Além do acréscimo orçamental por via do número de funcionários contratados, o Governo está ainda focado em aumentar os salários dos técnicos superiores, tal como António Costa prometeu na entrevista ao Expresso — uma promessa que fica sempre bem em ano de autárquicas e a dois anos das legislativas. Por outro lado, não esquecer que o aumento do salário mínimo para 750 euros até 2023 — um objetivo do Executivo — tem particular importância na Função Pública

Tudo somado: a discrepância salarial face ao setor privado vai continuar a aumentar, a despesa pública vai subir significativamente nos próximos anos e terá de ser financiada de alguma forma. Ou se promove mais receita fiscal por via do crescimento económico ou se desviam fundos do Programa de Recuperação Económica ou se aumentam os impostos.

É por tudo isto que não deixa de ser irónico que António Costa prometa igualmente descer o IRS para a classe média (cuja a maioria trabalha no setor privado) por via de um acordo com o PCP e o Bloco de Esquerda no Orçamento de Estado para 2022.

4 E irónico porque, como uma vez mais demonstrou na entrevista ao Expresso, o foco de António Costa está nos salários da função pública e no salário mínimo nacional. O primeiro-ministro nunca diz nada sobre o salário médio — a não ser, claro, quando se refere à carreira dos técnicos superiores da função pública.

Obviamente que uma função pública bem remunerada, nomeadamente nos seus escalões intermédios e superiores, é importante porque permite ter um Estado mais preparado.

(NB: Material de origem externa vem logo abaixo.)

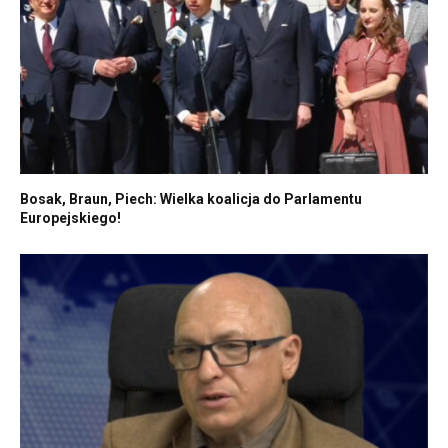
Bosak, Braun, Piech: Wielka koalicja do Parlamentu
Europejskiego!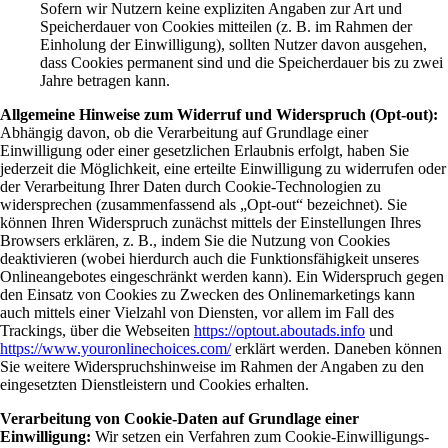
Sofern wir Nutzern keine expliziten Angaben zur Art und
Speicherdauer von Cookies mitteilen (z. B. im Rahmen der
Einholung der Einwilligung), sollten Nutzer davon ausgehen,
dass Cookies permanent sind und die Speicherdauer bis zu zwei
Jahre betragen kann.
Allgemeine Hinweise zum Widerruf und Widerspruch (Opt-out):
Abhängig davon, ob die Verarbeitung auf Grundlage einer
Einwilligung oder einer gesetzlichen Erlaubnis erfolgt, haben Sie
jederzeit die Möglichkeit, eine erteilte Einwilligung zu widerrufen oder
der Verarbeitung Ihrer Daten durch Cookie-Technologien zu
widersprechen (zusammenfassend als „Opt-out“ bezeichnet). Sie
können Ihren Widerspruch zunächst mittels der Einstellungen Ihres
Browsers erklären, z. B., indem Sie die Nutzung von Cookies
deaktivieren (wobei hierdurch auch die Funktionsfähigkeit unseres
Onlineangebotes eingeschränkt werden kann). Ein Widerspruch gegen
den Einsatz von Cookies zu Zwecken des Onlinemarketings kann
auch mittels einer Vielzahl von Diensten, vor allem im Fall des
Trackings, über die Webseiten
https://optout.aboutads.info
und
https://www.youronlinechoices.com/
erklärt werden. Daneben können
Sie weitere Widerspruchshinweise im Rahmen der Angaben zu den
eingesetzten Dienstleistern und Cookies erhalten.
Verarbeitung von Cookie-Daten auf Grundlage einer
Einwilligung:
Wir setzen ein Verfahren zum Cookie-Einwilligungs-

O grande problema é que o Governo não tem qualquer política pública que permita aumentar a competitividade e a produtividade da economia portuguesa e que permita captar investimento internacional qualificado que incremente as exportações. São precisamente esses indicadores que levam a um aumento do salário médio e, consequentemente, do rendimento disponível das famílias.

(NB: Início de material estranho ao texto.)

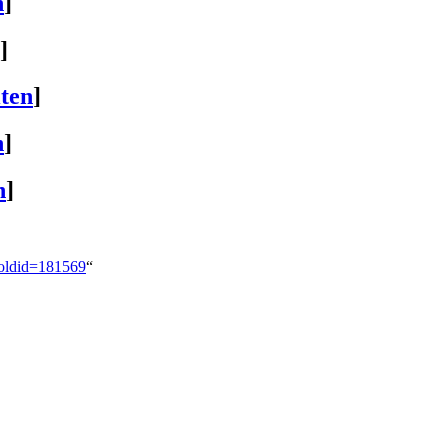
n
]
]
iten
]
n
]
n
]
&oldid=181569
“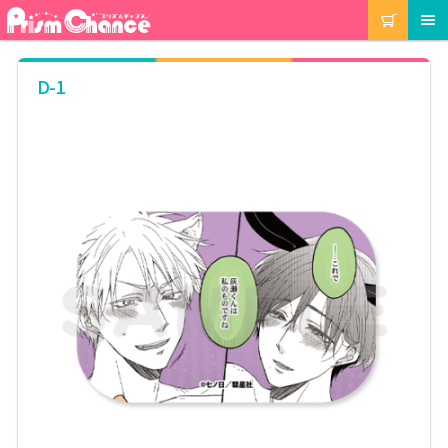
ナ
コ
カート
メニュー
ビ
ン
ゲ
テ
ー
ン
マイアカウント
D-1
シ
ツ
ョ
へ
ン
ス
注文履歴
へ
キ
ス
ッ
キ
プ
当選履歴
ッ
プ
ご利用ガイド
カート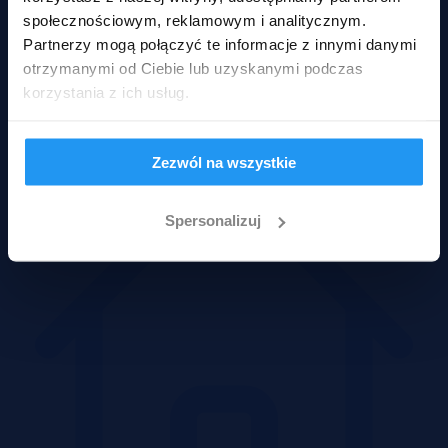
społecznościowym, reklamowym i analitycznym.
Partnerzy mogą połączyć te informacje z innymi danymi
otrzymanymi od Ciebie lub uzyskanymi podczas
korzystania z ich usług.
Mieszkania
Zezwól na wszystkie
Spersonalizuj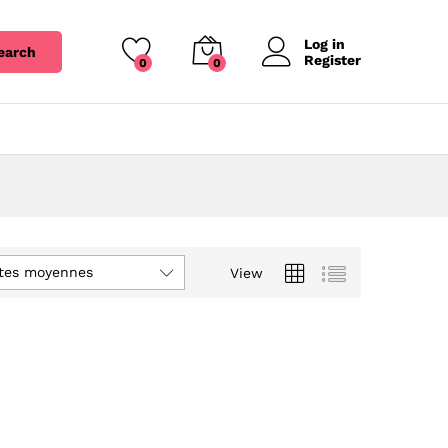
Log in
earch
Register
0
0
otes moyennes
View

Criar condições económicas para que o salário médio subisse de forma sustentada e significativa — isso sim é que seria um verdadeiro milagre económico! Algo quase utópico para o atual do PS que parece olhar para o Estado como o único motor da economia — o que terá sempre como resultado inevitável um aceleramento da descida de Portugal para a cauda da União Europeia.